D. The Encyclopedia Britannica, 14th Ed. (Vol. II, p. 859), says, "There is no indication of the observance of the Easter festival in the New Testament or in the writings of the apostolic fathers. The sanctity of special times was an idea absent from the minds of the first Christians." In apostolic times, the Christians commemorated their Lord's resurrection every Sunday by meeting on that day for worship. When Paul refers to Christ as "our passover" (1 Cor. 5:7), his language is metaphorical and cannot be regarded as containing any allusion to a church function (A Dictionary of Religion and Ethics, p. 140).

Acceptance of the scriptures as inspired of God demands rejection of the uninspired words of men. To entertain the popular opinion that the Bible does not contain all that God would have us know on this or any other Bible subject is to reject it as incomplete (Jas. 1:25) and the ultimate end is that we will be found adding to it or taking from it, condemning ourselves forever (Rev. 22:18-19).

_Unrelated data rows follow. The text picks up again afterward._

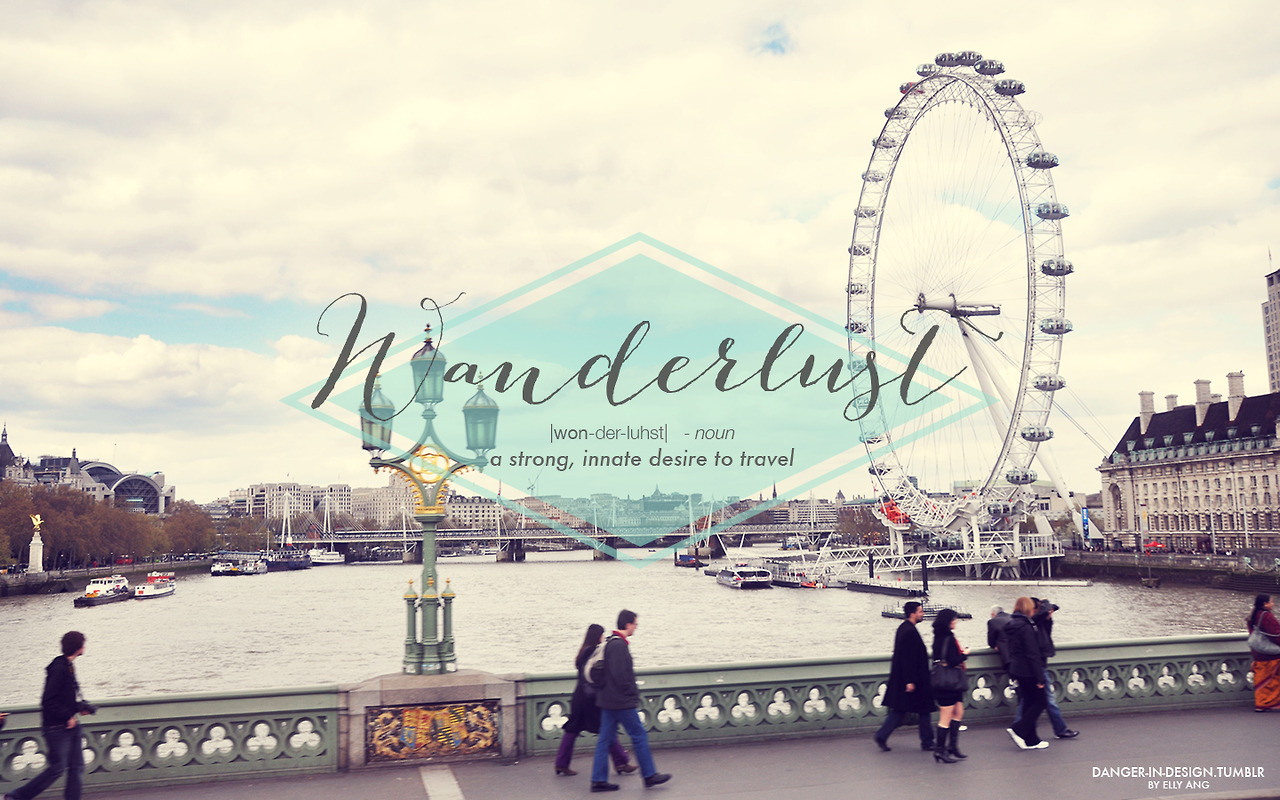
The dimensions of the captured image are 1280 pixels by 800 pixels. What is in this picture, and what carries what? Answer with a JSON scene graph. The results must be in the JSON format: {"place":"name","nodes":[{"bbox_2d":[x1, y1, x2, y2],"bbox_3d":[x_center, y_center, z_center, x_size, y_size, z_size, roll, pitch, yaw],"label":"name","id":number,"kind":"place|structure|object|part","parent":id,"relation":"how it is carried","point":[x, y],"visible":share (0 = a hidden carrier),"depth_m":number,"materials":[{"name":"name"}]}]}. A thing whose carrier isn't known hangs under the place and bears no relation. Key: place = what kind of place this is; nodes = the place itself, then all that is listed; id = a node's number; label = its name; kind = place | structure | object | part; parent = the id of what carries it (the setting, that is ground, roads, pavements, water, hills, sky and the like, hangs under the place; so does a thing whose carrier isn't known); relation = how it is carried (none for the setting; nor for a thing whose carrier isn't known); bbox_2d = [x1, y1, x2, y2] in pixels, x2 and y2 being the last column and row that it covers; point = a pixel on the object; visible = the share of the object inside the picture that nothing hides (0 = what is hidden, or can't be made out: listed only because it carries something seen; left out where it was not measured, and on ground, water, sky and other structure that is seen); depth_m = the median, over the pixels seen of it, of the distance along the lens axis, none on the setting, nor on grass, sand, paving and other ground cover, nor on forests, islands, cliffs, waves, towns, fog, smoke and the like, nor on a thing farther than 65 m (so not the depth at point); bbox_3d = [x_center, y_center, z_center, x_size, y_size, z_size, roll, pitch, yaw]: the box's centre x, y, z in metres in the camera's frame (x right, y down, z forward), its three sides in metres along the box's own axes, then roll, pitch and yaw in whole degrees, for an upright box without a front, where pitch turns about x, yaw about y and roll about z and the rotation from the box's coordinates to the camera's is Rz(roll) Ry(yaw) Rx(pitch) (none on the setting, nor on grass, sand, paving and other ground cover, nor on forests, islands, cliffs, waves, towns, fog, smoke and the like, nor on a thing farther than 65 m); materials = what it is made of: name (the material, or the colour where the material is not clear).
{"place":"outdoors","nodes":[
{"label":"outdoors","id":0,"kind":"place"},
{"bbox_2d":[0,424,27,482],"label":"building","id":1,"kind":"structure","parent":0,"point":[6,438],"materials":[{"name":"grey stone"}]},
{"bbox_2d":[30,514,42,533],"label":"statue","id":2,"kind":"object","parent":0,"point":[35,524],"visible":0.97,"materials":[{"name":"gold metal"}]},
{"bbox_2d":[0,430,172,515],"label":"domed building","id":3,"kind":"structure","parent":0,"point":[149,511],"materials":[{"name":"grey stone"}]},
{"bbox_2d":[0,558,211,597],"label":"embankment wall","id":4,"kind":"structure","parent":0,"point":[25,577],"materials":[{"name":"grey stone"}]},
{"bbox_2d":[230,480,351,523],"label":"building","id":5,"kind":"structure","parent":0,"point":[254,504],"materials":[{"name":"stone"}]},
{"bbox_2d":[229,476,504,531],"label":"distant building","id":6,"kind":"structure","parent":0,"point":[391,492],"materials":[{"name":"beige stone"}]},
{"bbox_2d":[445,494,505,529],"label":"building","id":7,"kind":"structure","parent":0,"point":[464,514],"materials":[{"name":"stone"}]},
{"bbox_2d":[297,523,844,563],"label":"bridge","id":8,"kind":"structure","parent":0,"point":[530,538],"materials":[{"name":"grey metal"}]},
{"bbox_2d":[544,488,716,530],"label":"distant building","id":9,"kind":"structure","parent":0,"point":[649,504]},
{"bbox_2d":[0,550,1277,697],"label":"river","id":10,"kind":"structure","parent":0,"point":[118,621],"materials":[{"name":"grey liquid"}]},
{"bbox_2d":[75,573,133,606],"label":"boat","id":11,"kind":"object","parent":10,"relation":"on","point":[91,594],"visible":0.94,"materials":[{"name":"white metal"}]},
{"bbox_2d":[132,573,175,598],"label":"boat","id":12,"kind":"object","parent":10,"relation":"on","point":[154,592],"visible":0.93,"materials":[{"name":"white metal"}]},
{"bbox_2d":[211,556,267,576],"label":"boat","id":13,"kind":"object","parent":10,"relation":"on","point":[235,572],"visible":0.96,"materials":[{"name":"white metal"}]},
{"bbox_2d":[264,548,310,571],"label":"boat","id":14,"kind":"object","parent":10,"relation":"on","point":[291,565],"visible":0.79,"materials":[{"name":"metal"}]},
{"bbox_2d":[307,547,345,565],"label":"boat","id":15,"kind":"object","parent":10,"relation":"on","point":[320,558],"visible":0.81,"materials":[{"name":"white metal"}]},
{"bbox_2d":[673,551,701,567],"label":"boat","id":16,"kind":"object","parent":10,"relation":"on","point":[681,562],"visible":0.88,"materials":[{"name":"blue"}]},
{"bbox_2d":[715,563,773,588],"label":"boat","id":17,"kind":"object","parent":10,"relation":"on","point":[732,577],"visible":0.97,"materials":[{"name":"white metal"}]},
{"bbox_2d":[765,563,815,588],"label":"boat","id":18,"kind":"object","parent":10,"relation":"on","point":[788,582],"visible":0.69,"materials":[{"name":"white metal"}]},
{"bbox_2d":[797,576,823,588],"label":"boat","id":19,"kind":"object","parent":10,"relation":"on","point":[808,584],"visible":0.74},
{"bbox_2d":[845,578,925,597],"label":"floating dock","id":20,"kind":"object","parent":10,"relation":"on","point":[888,592],"visible":0.95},
{"bbox_2d":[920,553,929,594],"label":"mooring post","id":21,"kind":"object","parent":10,"relation":"in","point":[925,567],"visible":0.87,"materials":[{"name":"black"}]},
{"bbox_2d":[882,602,969,619],"label":"floating platform","id":22,"kind":"object","parent":10,"relation":"on","point":[888,613],"visible":0.56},
{"bbox_2d":[930,579,1092,587],"label":"floating platform","id":23,"kind":"object","parent":10,"relation":"on","point":[959,582],"visible":0.98,"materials":[{"name":"white"}]},
{"bbox_2d":[0,0,1279,499],"label":"sky","id":24,"kind":"structure","parent":0,"point":[771,37],"materials":[{"name":"white"}]},
{"bbox_2d":[24,705,1279,799],"label":"pavement","id":25,"kind":"structure","parent":0,"point":[1193,728],"materials":[{"name":"grey"}]},
{"bbox_2d":[5,630,90,799],"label":"man","id":26,"kind":"object","parent":25,"relation":"on","point":[57,716],"visible":0.99,"depth_m":10.36},
{"bbox_2d":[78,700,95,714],"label":"camera","id":27,"kind":"object","parent":26,"relation":"in","point":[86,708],"visible":0.54,"depth_m":10.00,"materials":[{"name":"black"}]},
{"bbox_2d":[0,685,343,791],"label":"balustrade","id":28,"kind":"object","parent":25,"relation":"on","point":[88,762],"visible":0.79,"depth_m":11.98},
{"bbox_2d":[338,669,523,769],"bbox_3d":[-2.402,3.706,13.173,2.011,1.114,1.534,1,-6,-12],"label":"stone pedestal","id":29,"kind":"object","parent":25,"relation":"on","point":[488,684],"visible":0.58,"depth_m":12.63,"materials":[{"name":"grey stone"}]},
{"bbox_2d":[357,311,500,675],"bbox_3d":[-2.626,1.095,14.201,2.172,4.469,0.921,1,-6,-12],"label":"street lamp","id":30,"kind":"object","parent":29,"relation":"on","point":[425,570],"visible":0.97,"depth_m":14.09,"materials":[{"name":"green metal"}]},
{"bbox_2d":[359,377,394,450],"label":"lantern","id":31,"kind":"object","parent":30,"relation":"attached to","point":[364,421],"visible":0.53,"depth_m":14.34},
{"bbox_2d":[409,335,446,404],"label":"lantern","id":32,"kind":"object","parent":30,"relation":"on","point":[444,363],"visible":0.91,"depth_m":14.12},
{"bbox_2d":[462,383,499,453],"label":"lantern","id":33,"kind":"object","parent":30,"relation":"attached to","point":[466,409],"visible":0.86,"depth_m":14.61,"materials":[{"name":"glass"}]},
{"bbox_2d":[367,700,500,762],"bbox_3d":[-2.219,3.598,12.483,1.421,0.603,0.315,1,-6,-12],"label":"panel","id":34,"kind":"object","parent":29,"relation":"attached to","point":[432,711],"visible":0.97,"depth_m":12.43,"materials":[{"name":"gold metal"}]},
{"bbox_2d":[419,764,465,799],"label":"road marking","id":35,"kind":"object","parent":25,"relation":"on","point":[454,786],"visible":0.96,"depth_m":11.29,"materials":[{"name":"white paint"}]},
{"bbox_2d":[556,624,634,776],"bbox_3d":[-0.426,3.004,11.468,0.652,1.451,0.695,1,-6,-12],"label":"woman","id":36,"kind":"object","parent":25,"relation":"on","point":[581,655],"visible":0.58,"depth_m":11.33},
{"bbox_2d":[588,610,669,790],"bbox_3d":[-0.129,2.855,10.959,0.657,1.604,0.681,1,-6,-12],"label":"man","id":37,"kind":"object","parent":25,"relation":"on","point":[620,699],"visible":0.99,"depth_m":10.79},
{"bbox_2d":[588,633,616,687],"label":"backpack","id":38,"kind":"object","parent":37,"relation":"attached to","point":[600,667],"visible":0.42,"depth_m":10.73,"materials":[{"name":"grey fabric"}]},
{"bbox_2d":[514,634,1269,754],"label":"balustrade","id":39,"kind":"object","parent":25,"relation":"on","point":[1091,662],"visible":0.68,"depth_m":14.24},
{"bbox_2d":[877,602,936,752],"bbox_3d":[2.968,3.048,12.684,0.667,1.594,0.527,1,-6,-12],"label":"man","id":40,"kind":"object","parent":25,"relation":"on","point":[891,720],"visible":0.98,"depth_m":12.53},
{"bbox_2d":[929,606,969,761],"bbox_3d":[3.263,3.013,12.201,0.514,1.567,0.628,1,-6,-12],"label":"woman","id":41,"kind":"object","parent":25,"relation":"on","point":[942,618],"visible":0.84,"depth_m":12.06},
{"bbox_2d":[929,658,964,698],"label":"handbag","id":42,"kind":"object","parent":41,"relation":"attached to","point":[944,679],"visible":0.79,"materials":[{"name":"black leather"}]},
{"bbox_2d":[1000,598,1051,749],"bbox_3d":[4.248,3.021,12.741,0.547,1.565,0.650,1,-6,-12],"label":"person","id":43,"kind":"object","parent":25,"relation":"on","point":[1030,682],"visible":0.95,"depth_m":12.58},
{"bbox_2d":[1031,597,1078,739],"bbox_3d":[4.647,3.085,13.314,0.641,1.589,0.611,1,-6,-12],"label":"person","id":44,"kind":"object","parent":25,"relation":"on","point":[1064,730],"visible":0.45,"depth_m":13.21},
{"bbox_2d":[1035,598,1056,614],"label":"camera","id":45,"kind":"object","parent":44,"relation":"in","point":[1054,609],"visible":0.65,"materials":[{"name":"black"}]},
{"bbox_2d":[1246,595,1279,712],"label":"woman","id":46,"kind":"object","parent":25,"relation":"on","point":[1266,616],"visible":0.9,"depth_m":14.30},
{"bbox_2d":[1247,626,1278,656],"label":"handbag","id":47,"kind":"object","parent":46,"relation":"hanging from","point":[1261,645],"visible":0.91,"depth_m":14.21,"materials":[{"name":"grey"}]},
{"bbox_2d":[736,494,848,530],"label":"building","id":48,"kind":"structure","parent":0,"point":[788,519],"materials":[{"name":"stone"}]},
{"bbox_2d":[784,531,1065,585],"label":"pier","id":49,"kind":"structure","parent":0,"point":[849,560],"visible":0.77,"materials":[{"name":"white metal"}]},
{"bbox_2d":[841,48,1083,554],"label":"ferris wheel","id":50,"kind":"object","parent":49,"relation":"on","point":[852,249],"visible":0.9,"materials":[{"name":"white metal"}]},
{"bbox_2d":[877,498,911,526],"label":"motor","id":51,"kind":"object","parent":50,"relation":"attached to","point":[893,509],"visible":0.46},
{"bbox_2d":[1054,549,1279,592],"label":"embankment wall","id":52,"kind":"structure","parent":0,"point":[1108,560],"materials":[{"name":"grey stone"}]},
{"bbox_2d":[1081,506,1090,542],"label":"blue banner","id":53,"kind":"object","parent":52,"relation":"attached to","point":[1086,516],"visible":0.87,"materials":[{"name":"blue fabric"}]},
{"bbox_2d":[1097,371,1279,553],"label":"stone building","id":54,"kind":"structure","parent":0,"point":[1183,477],"materials":[{"name":"stone"}]},
{"bbox_2d":[1139,390,1155,429],"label":"chimney","id":55,"kind":"object","parent":54,"relation":"on","point":[1142,409],"visible":0.7,"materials":[{"name":"white stone"}]},
{"bbox_2d":[1164,394,1177,410],"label":"chimney","id":56,"kind":"object","parent":54,"relation":"on","point":[1171,397],"visible":0.37,"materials":[{"name":"white stone"}]},
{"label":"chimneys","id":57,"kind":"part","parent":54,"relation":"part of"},
{"bbox_2d":[1194,379,1211,426],"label":"chimney","id":58,"kind":"object","parent":54,"relation":"on","point":[1200,392],"visible":0.83,"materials":[{"name":"white stone"}]},
{"bbox_2d":[1226,371,1244,418],"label":"chimney","id":59,"kind":"object","parent":54,"relation":"on","point":[1234,392],"visible":0.76,"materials":[{"name":"white stone"}]},
{"bbox_2d":[1262,258,1279,394],"label":"tower building","id":60,"kind":"structure","parent":0,"point":[1276,365],"materials":[{"name":"stone"}]},
{"label":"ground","id":61,"kind":"structure","parent":0},
{"bbox_2d":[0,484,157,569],"label":"tree","id":62,"kind":"object","parent":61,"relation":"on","point":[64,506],"visible":0.85,"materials":[{"name":"brown plant"}]},
{"bbox_2d":[158,501,219,557],"label":"tree","id":63,"kind":"object","parent":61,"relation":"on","point":[191,519],"visible":0.76,"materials":[{"name":"plant"}]},
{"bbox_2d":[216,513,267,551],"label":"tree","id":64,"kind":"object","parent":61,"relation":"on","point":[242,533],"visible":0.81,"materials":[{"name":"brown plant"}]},
{"bbox_2d":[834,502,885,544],"label":"tree","id":65,"kind":"object","parent":61,"relation":"on","point":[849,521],"visible":0.65,"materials":[{"name":"plant"}]},
{"bbox_2d":[986,604,1011,655],"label":"person","id":66,"kind":"object","parent":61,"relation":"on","point":[995,611],"visible":0.52,"depth_m":14.78},
{"bbox_2d":[1142,540,1165,552],"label":"umbrella","id":67,"kind":"object","parent":61,"relation":"on","point":[1154,545],"visible":0.76,"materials":[{"name":"red"}]}
]}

When I see men, often known sinners, dress themselves in robes to portray the Son of God, I am sickened to disgust and am reminded "to remember the words which were spoken before of the apostles of our Lord Jesus Christ; how that they told you there should be mockers in the last time, who would walk after their own ungodly lusts" (Jude 17-18). Paul said, "Let no man therefore judge you in meat, or in drink, or in respect of an holy day, or of the new moon, or of the sabbath days: which are a shadow of things to come; but the body is of Christ" (Col. 2:16-17).

In closing, let us earnestly and fearfully take heed to the word of God through Jeremiah: "Thus saith the Lord, stand ye in the ways, and see, and ask for the old paths, where is the good way, and walk therein and ye shall find rest for your souls" (Jer. 6:16). Easter began too late, and is without the authority of God.